§ TASK DIRECTIONS
All records are to be retyped faithfully and completely.

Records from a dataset
<<<<
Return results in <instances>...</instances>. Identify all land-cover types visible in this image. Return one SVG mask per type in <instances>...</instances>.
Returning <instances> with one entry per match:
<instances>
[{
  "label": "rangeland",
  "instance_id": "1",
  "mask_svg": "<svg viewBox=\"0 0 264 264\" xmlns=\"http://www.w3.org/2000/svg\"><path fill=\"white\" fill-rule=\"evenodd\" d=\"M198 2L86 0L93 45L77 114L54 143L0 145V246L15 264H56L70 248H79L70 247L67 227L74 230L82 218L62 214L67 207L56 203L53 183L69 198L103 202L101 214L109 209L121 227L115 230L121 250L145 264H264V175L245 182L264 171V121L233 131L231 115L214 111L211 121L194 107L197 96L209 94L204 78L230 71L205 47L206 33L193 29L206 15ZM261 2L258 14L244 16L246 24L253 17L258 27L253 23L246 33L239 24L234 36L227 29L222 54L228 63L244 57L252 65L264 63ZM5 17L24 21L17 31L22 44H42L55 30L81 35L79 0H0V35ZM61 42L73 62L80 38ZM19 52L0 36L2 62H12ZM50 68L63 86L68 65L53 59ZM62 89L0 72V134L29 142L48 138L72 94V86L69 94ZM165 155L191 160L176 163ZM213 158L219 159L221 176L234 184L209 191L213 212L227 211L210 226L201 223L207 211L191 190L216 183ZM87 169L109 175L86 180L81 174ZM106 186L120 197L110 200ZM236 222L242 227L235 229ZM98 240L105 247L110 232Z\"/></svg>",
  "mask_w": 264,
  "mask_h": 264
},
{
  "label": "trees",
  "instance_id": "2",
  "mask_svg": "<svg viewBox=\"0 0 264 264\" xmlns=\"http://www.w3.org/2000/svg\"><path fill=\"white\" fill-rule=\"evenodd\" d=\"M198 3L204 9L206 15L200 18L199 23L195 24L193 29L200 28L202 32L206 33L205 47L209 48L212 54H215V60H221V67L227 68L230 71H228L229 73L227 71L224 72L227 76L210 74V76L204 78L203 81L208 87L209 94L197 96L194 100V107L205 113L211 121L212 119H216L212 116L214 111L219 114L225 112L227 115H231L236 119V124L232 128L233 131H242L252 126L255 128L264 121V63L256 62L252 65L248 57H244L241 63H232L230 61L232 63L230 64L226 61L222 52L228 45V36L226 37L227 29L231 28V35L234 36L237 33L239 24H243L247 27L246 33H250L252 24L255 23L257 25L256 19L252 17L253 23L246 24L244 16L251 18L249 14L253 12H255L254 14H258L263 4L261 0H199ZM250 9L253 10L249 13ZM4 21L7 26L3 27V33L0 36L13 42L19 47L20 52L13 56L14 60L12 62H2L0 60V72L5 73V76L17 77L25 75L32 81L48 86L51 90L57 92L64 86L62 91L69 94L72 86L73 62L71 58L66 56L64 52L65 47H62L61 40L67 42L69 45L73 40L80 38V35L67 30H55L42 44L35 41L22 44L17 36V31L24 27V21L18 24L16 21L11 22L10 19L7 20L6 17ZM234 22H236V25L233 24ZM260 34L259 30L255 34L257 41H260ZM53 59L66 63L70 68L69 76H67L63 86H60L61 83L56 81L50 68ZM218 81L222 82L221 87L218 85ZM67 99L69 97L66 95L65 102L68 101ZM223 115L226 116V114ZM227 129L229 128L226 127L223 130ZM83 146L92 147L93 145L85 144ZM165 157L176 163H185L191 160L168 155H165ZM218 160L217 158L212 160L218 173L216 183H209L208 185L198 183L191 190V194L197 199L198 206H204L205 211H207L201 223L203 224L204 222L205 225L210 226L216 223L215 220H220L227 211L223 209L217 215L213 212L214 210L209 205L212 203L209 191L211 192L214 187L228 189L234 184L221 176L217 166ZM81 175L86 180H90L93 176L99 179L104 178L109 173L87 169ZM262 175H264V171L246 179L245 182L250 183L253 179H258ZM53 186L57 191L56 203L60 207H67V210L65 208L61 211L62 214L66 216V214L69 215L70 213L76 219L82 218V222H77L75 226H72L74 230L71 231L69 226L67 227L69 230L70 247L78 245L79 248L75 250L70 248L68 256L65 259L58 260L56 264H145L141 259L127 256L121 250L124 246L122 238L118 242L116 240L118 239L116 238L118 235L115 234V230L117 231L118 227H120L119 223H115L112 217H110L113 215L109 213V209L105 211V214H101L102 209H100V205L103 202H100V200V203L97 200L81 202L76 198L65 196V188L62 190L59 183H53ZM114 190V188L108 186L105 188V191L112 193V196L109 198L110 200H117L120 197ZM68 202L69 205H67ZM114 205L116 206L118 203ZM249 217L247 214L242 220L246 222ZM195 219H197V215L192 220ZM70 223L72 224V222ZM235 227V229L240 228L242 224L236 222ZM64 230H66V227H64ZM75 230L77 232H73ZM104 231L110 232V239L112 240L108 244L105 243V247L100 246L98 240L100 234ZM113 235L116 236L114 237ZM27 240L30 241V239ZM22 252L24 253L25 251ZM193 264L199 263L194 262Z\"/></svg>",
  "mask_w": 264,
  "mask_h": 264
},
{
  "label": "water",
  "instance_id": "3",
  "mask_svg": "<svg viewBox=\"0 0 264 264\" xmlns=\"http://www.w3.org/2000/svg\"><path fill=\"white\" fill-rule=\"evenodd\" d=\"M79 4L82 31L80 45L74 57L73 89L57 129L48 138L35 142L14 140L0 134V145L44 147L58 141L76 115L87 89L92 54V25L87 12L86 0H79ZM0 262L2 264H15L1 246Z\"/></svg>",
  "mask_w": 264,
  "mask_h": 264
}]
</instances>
>>>>
§ OUTPUT BELOW
Return results in <instances>...</instances>. Identify all land-cover types visible in this image. Return one SVG mask per type in <instances>...</instances>.
Returning <instances> with one entry per match:
<instances>
[{
  "label": "rangeland",
  "instance_id": "1",
  "mask_svg": "<svg viewBox=\"0 0 264 264\" xmlns=\"http://www.w3.org/2000/svg\"><path fill=\"white\" fill-rule=\"evenodd\" d=\"M198 2L86 0L93 45L77 114L54 143L0 145V246L15 264H56L70 248H79L70 247L67 227L74 230L82 218L62 214L67 207L56 203L53 183L69 198L103 202L101 214L109 209L121 227L115 230L121 250L145 264H264V175L245 182L264 171V121L233 131L231 115L214 111L211 121L194 107L197 96L209 94L204 78L230 71L205 47L206 33L193 29L206 15ZM261 2L258 14L244 16L246 24L253 17L258 27L253 23L246 33L239 24L234 36L227 29L222 54L228 63L244 57L252 65L264 63ZM5 17L24 21L17 31L22 44H42L55 30L81 35L79 0H0V35ZM61 42L73 62L80 38ZM19 52L0 36L2 62H12ZM50 68L63 86L68 65L53 59ZM62 89L0 72V134L29 142L48 138L72 94V86L69 94ZM165 155L191 160L176 163ZM213 158L219 159L221 176L234 184L209 191L213 212L227 211L210 226L201 223L207 211L191 190L216 183ZM87 169L109 175L86 180L81 174ZM106 186L120 197L110 200ZM236 222L242 227L235 229ZM98 240L105 247L110 232Z\"/></svg>",
  "mask_w": 264,
  "mask_h": 264
},
{
  "label": "trees",
  "instance_id": "2",
  "mask_svg": "<svg viewBox=\"0 0 264 264\" xmlns=\"http://www.w3.org/2000/svg\"><path fill=\"white\" fill-rule=\"evenodd\" d=\"M198 3L204 9L206 15L200 18L199 23L195 24L193 29L200 28L202 32L206 33L205 47L209 48L212 54H215V60H221V67L227 68L230 71H228L229 73L227 71L224 72L227 76L210 74V76L204 78L203 81L208 87L209 94L197 96L194 100V107L205 113L211 121L212 119H216L212 116L214 111L219 114L225 112L227 115H231L236 119V124L232 128L233 131H242L252 126L255 128L264 121V63L256 62L252 65L248 57H244L241 63H232L230 61L232 63L230 64L226 61L222 52L228 45V36L226 37L227 29L231 28V35L234 36L237 33L239 24H243L247 27L246 33H250L252 24L255 23L257 25L256 19L252 17L253 23L246 24L244 16L251 18L249 14L253 12H255L254 14H258L263 4L261 0H199ZM250 9L253 10L249 13ZM4 21L7 26L3 27V33L0 36L13 42L19 47L20 52L13 56L14 60L12 62H2L0 60V72L5 73V76L17 77L25 75L32 81L48 86L51 90L57 92L64 86L62 91L69 94L72 86L73 62L71 58L66 56L64 52L65 47H62L61 40L67 42L69 45L73 40L80 38V35L67 30H55L42 44L35 41L22 44L17 36V31L24 27V21L18 24L16 21L11 22L10 19L7 20L6 17ZM234 22H236V25L233 24ZM260 34L259 30L255 34L257 41H260ZM53 59L66 63L70 68L69 76H67L63 86H60L61 83L56 81L50 68ZM218 81L222 82L221 87L218 85ZM67 99L69 97L66 95L65 102L68 101ZM223 115L226 116V114ZM227 129L229 128L226 127L223 130ZM83 146L92 147L93 145L85 144ZM165 157L176 163H185L191 160L168 155H165ZM218 160L217 158L212 160L218 173L216 183H209L208 185L198 183L191 190V194L197 199L198 206H204L205 211H207L201 223L203 224L204 222L205 225L210 226L216 223L215 220H220L227 211L223 209L217 215L213 212L214 210L209 205L212 203L209 191L211 192L214 187L228 189L234 184L221 176L217 166ZM81 175L86 180H90L93 176L99 179L104 178L109 173L87 169ZM262 175H264V171L246 179L245 182L250 183L253 179H258ZM53 186L57 191L56 203L60 207H67V210L65 208L61 211L62 214L66 216V214L69 215L70 213L76 219L82 218V222H77L75 226H72L74 230L71 231L69 226L67 227L69 230L70 247L78 245L79 248L75 250L70 248L68 256L65 259L58 260L56 264H145L141 259L127 256L121 250L124 246L122 238L118 242L116 240L118 239L116 238L118 235L115 234V230L117 231L118 227H120L119 223H115L112 217H110L113 215L109 213V209L105 211V214H101L102 209H100V205L103 202H100V200V203L97 200L81 202L76 198L65 196V188L62 190L59 183H53ZM114 190V188L108 186L105 188V191L112 193V196L109 198L110 200H117L120 197ZM68 202L69 205H67ZM114 205L116 206L118 203ZM249 217L247 214L242 220L246 222ZM195 219H197V215L192 220ZM70 223L72 224V222ZM235 227V229L240 228L242 224L236 222ZM64 230H66V227H64ZM75 230L77 232H73ZM104 231L110 232V239L112 240L108 244L105 243V247L100 246L98 240L100 234ZM113 235L116 236L114 237ZM27 240L30 241V239ZM22 252L24 253L25 251ZM193 264L199 263L194 262Z\"/></svg>",
  "mask_w": 264,
  "mask_h": 264
},
{
  "label": "water",
  "instance_id": "3",
  "mask_svg": "<svg viewBox=\"0 0 264 264\" xmlns=\"http://www.w3.org/2000/svg\"><path fill=\"white\" fill-rule=\"evenodd\" d=\"M79 4L82 31L80 45L74 57L73 89L57 129L48 138L35 142L14 140L0 134V145L44 147L58 141L76 115L87 89L92 54V25L87 12L86 0H79ZM0 262L2 264H15L1 246Z\"/></svg>",
  "mask_w": 264,
  "mask_h": 264
}]
</instances>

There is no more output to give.